Report every line in the records below that holds the word "dour".

(Dataset excerpts)
*** Block opens ***
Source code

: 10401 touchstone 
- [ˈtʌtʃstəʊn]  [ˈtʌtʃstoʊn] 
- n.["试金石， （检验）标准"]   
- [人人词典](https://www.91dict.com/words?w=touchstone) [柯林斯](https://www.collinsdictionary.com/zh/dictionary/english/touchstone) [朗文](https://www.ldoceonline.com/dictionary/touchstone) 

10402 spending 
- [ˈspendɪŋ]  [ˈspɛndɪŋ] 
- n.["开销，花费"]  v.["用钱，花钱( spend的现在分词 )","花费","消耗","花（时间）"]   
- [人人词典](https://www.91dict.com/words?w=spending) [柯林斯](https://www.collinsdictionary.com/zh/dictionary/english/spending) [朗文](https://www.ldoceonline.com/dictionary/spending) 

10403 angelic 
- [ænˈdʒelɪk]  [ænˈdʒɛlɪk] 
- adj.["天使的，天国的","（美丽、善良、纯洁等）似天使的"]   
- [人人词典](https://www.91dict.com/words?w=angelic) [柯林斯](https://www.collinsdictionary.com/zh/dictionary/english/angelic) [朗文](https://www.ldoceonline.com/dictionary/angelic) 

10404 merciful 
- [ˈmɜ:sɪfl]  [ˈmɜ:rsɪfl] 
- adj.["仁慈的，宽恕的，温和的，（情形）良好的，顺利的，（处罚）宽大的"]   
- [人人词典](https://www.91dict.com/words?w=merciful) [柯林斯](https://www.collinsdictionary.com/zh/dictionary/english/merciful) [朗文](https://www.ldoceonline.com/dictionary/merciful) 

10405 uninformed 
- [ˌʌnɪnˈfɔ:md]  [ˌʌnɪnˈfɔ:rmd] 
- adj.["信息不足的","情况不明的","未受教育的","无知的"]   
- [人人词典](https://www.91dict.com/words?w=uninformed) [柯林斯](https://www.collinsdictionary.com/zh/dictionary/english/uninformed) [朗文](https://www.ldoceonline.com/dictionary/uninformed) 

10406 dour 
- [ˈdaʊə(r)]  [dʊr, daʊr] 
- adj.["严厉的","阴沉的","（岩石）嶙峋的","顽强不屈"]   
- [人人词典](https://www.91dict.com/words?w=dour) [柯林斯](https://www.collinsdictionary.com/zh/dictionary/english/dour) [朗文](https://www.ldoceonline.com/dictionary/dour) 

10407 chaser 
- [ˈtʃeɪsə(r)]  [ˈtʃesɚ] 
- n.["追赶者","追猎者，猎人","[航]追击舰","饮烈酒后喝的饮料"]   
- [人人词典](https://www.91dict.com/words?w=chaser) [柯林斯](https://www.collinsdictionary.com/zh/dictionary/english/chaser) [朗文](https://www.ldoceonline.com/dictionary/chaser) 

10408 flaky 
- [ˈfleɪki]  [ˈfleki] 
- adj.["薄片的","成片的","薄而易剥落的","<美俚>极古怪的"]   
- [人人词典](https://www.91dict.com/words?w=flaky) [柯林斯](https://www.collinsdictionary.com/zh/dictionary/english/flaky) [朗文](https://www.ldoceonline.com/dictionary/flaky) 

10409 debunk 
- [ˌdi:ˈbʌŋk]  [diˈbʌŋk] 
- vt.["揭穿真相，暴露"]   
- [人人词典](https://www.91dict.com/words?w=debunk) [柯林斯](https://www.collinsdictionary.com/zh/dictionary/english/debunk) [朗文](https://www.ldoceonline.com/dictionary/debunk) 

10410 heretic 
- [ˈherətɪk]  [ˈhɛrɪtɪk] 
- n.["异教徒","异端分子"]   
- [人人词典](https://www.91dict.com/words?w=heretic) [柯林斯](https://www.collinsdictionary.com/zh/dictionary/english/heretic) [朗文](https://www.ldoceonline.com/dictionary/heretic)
*** Block closes ***
Expected output>
10406 dour 
- [人人词典](https://www.91dict.com/words?w=dour) [柯林斯](https://www.collinsdictionary.com/zh/dictionary/english/dour) [朗文](https://www.ldoceonline.com/dictionary/dour) 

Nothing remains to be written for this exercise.